---------- Entries supplied ----------

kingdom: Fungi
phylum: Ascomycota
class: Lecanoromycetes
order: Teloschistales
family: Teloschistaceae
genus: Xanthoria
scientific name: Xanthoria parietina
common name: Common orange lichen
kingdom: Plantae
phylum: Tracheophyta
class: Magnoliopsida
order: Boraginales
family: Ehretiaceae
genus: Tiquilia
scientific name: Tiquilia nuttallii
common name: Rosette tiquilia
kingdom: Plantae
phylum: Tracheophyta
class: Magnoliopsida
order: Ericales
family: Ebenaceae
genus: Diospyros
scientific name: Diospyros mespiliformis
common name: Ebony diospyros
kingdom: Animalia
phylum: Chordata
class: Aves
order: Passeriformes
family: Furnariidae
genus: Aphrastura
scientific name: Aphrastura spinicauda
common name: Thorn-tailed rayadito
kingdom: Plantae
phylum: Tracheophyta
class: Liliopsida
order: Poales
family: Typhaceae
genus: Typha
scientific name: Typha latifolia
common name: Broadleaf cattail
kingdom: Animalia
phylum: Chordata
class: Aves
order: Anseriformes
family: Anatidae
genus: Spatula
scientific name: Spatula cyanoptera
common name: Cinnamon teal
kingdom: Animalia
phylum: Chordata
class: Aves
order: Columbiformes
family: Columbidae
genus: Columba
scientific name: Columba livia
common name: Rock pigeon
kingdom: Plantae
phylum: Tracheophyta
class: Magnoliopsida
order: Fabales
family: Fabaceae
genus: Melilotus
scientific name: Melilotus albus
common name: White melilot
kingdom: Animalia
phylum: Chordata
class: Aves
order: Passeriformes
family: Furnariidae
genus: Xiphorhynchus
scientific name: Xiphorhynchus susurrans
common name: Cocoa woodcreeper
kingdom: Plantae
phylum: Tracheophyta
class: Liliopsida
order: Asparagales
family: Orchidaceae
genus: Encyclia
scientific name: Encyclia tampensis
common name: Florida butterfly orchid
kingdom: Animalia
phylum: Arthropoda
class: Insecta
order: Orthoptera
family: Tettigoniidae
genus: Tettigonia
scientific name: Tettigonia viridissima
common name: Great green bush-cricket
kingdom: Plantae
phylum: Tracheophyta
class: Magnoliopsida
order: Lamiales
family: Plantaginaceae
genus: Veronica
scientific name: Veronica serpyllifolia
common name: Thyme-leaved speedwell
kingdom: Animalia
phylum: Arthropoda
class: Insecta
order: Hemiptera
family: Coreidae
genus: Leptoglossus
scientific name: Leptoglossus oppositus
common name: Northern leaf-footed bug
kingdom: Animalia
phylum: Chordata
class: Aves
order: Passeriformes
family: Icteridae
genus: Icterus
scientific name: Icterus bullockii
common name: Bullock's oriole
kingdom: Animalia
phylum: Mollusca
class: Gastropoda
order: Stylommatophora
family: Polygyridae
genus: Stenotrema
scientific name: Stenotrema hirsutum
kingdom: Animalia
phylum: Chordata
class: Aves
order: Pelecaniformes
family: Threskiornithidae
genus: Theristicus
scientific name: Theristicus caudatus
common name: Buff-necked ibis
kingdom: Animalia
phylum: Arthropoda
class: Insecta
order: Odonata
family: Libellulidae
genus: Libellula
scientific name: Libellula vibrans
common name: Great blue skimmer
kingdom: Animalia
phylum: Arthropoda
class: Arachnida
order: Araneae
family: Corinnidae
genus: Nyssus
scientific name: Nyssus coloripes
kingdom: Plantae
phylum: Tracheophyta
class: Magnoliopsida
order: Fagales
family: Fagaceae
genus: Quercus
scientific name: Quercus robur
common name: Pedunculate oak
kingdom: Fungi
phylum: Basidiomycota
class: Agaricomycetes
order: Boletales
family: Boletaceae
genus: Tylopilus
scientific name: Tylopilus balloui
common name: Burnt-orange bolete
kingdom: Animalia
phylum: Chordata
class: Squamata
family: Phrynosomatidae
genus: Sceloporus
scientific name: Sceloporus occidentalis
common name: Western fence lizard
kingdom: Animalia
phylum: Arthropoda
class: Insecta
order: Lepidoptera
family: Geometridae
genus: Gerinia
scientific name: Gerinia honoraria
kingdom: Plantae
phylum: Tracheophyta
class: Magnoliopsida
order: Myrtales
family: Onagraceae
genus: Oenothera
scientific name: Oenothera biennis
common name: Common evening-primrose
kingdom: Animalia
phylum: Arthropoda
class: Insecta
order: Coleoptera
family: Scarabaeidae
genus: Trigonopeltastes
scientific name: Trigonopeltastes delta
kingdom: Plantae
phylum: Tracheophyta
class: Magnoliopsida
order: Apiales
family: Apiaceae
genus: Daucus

----------

### Exercise task:
Present every line of the records above as a single numbered list, omitting any blank lines.

### Response:
1. kingdom: Fungi
2. phylum: Ascomycota
3. class: Lecanoromycetes
4. order: Teloschistales
5. family: Teloschistaceae
6. genus: Xanthoria
7. scientific name: Xanthoria parietina
8. common name: Common orange lichen
9. kingdom: Plantae
10. phylum: Tracheophyta
11. class: Magnoliopsida
12. order: Boraginales
13. family: Ehretiaceae
14. genus: Tiquilia
15. scientific name: Tiquilia nuttallii
16. common name: Rosette tiquilia
17. kingdom: Plantae
18. phylum: Tracheophyta
19. class: Magnoliopsida
20. order: Ericales
21. family: Ebenaceae
22. genus: Diospyros
23. scientific name: Diospyros mespiliformis
24. common name: Ebony diospyros
25. kingdom: Animalia
26. phylum: Chordata
27. class: Aves
28. order: Passeriformes
29. family: Furnariidae
30. genus: Aphrastura
31. scientific name: Aphrastura spinicauda
32. common name: Thorn-tailed rayadito
33. kingdom: Plantae
34. phylum: Tracheophyta
35. class: Liliopsida
36. order: Poales
37. family: Typhaceae
38. genus: Typha
39. scientific name: Typha latifolia
40. common name: Broadleaf cattail
41. kingdom: Animalia
42. phylum: Chordata
43. class: Aves
44. order: Anseriformes
45. family: Anatidae
46. genus: Spatula
47. scientific name: Spatula cyanoptera
48. common name: Cinnamon teal
49. kingdom: Animalia
50. phylum: Chordata
51. class: Aves
52. order: Columbiformes
53. family: Columbidae
54. genus: Columba
55. scientific name: Columba livia
56. common name: Rock pigeon
57. kingdom: Plantae
58. phylum: Tracheophyta
59. class: Magnoliopsida
60. order: Fabales
61. family: Fabaceae
62. genus: Melilotus
63. scientific name: Melilotus albus
64. common name: White melilot
65. kingdom: Animalia
66. phylum: Chordata
67. class: Aves
68. order: Passeriformes
69. family: Furnariidae
70. genus: Xiphorhynchus
71. scientific name: Xiphorhynchus susurrans
72. common name: Cocoa woodcreeper
73. kingdom: Plantae
74. phylum: Tracheophyta
75. class: Liliopsida
76. order: Asparagales
77. family: Orchidaceae
78. genus: Encyclia
79. scientific name: Encyclia tampensis
80. common name: Florida butterfly orchid
81. kingdom: Animalia
82. phylum: Arthropoda
83. class: Insecta
84. order: Orthoptera
85. family: Tettigoniidae
86. genus: Tettigonia
87. scientific name: Tettigonia viridissima
88. common name: Great green bush-cricket
89. kingdom: Plantae
90. phylum: Tracheophyta
91. class: Magnoliopsida
92. order: Lamiales
93. family: Plantaginaceae
94. genus: Veronica
95. scientific name: Veronica serpyllifolia
96. common name: Thyme-leaved speedwell
97. kingdom: Animalia
98. phylum: Arthropoda
99. class: Insecta
100. order: Hemiptera
101. family: Coreidae
102. genus: Leptoglossus
103. scientific name: Leptoglossus oppositus
104. common name: Northern leaf-footed bug
105. kingdom: Animalia
106. phylum: Chordata
107. class: Aves
108. order: Passeriformes
109. family: Icteridae
110. genus: Icterus
111. scientific name: Icterus bullockii
112. common name: Bullock's oriole
113. kingdom: Animalia
114. phylum: Mollusca
115. class: Gastropoda
116. order: Stylommatophora
117. family: Polygyridae
118. genus: Stenotrema
119. scientific name: Stenotrema hirsutum
120. kingdom: Animalia
121. phylum: Chordata
122. class: Aves
123. order: Pelecaniformes
124. family: Threskiornithidae
125. genus: Theristicus
126. scientific name: Theristicus caudatus
127. common name: Buff-necked ibis
128. kingdom: Animalia
129. phylum: Arthropoda
130. class: Insecta
131. order: Odonata
132. family: Libellulidae
133. genus: Libellula
134. scientific name: Libellula vibrans
135. common name: Great blue skimmer
136. kingdom: Animalia
137. phylum: Arthropoda
138. class: Arachnida
139. order: Araneae
140. family: Corinnidae
141. genus: Nyssus
142. scientific name: Nyssus coloripes
143. kingdom: Plantae
144. phylum: Tracheophyta
145. class: Magnoliopsida
146. order: Fagales
147. family: Fagaceae
148. genus: Quercus
149. scientific name: Quercus robur
150. common name: Pedunculate oak
151. kingdom: Fungi
152. phylum: Basidiomycota
153. class: Agaricomycetes
154. order: Boletales
155. family: Boletaceae
156. genus: Tylopilus
157. scientific name: Tylopilus balloui
158. common name: Burnt-orange bolete
159. kingdom: Animalia
160. phylum: Chordata
161. class: Squamata
162. family: Phrynosomatidae
163. genus: Sceloporus
164. scientific name: Sceloporus occidentalis
165. common name: Western fence lizard
166. kingdom: Animalia
167. phylum: Arthropoda
168. class: Insecta
169. order: Lepidoptera
170. family: Geometridae
171. genus: Gerinia
172. scientific name: Gerinia honoraria
173. kingdom: Plantae
174. phylum: Tracheophyta
175. class: Magnoliopsida
176. order: Myrtales
177. family: Onagraceae
178. genus: Oenothera
179. scientific name: Oenothera biennis
180. common name: Common evening-primrose
181. kingdom: Animalia
182. phylum: Arthropoda
183. class: Insecta
184. order: Coleoptera
185. family: Scarabaeidae
186. genus: Trigonopeltastes
187. scientific name: Trigonopeltastes delta
188. kingdom: Plantae
189. phylum: Tracheophyta
190. class: Magnoliopsida
191. order: Apiales
192. family: Apiaceae
193. genus: Daucus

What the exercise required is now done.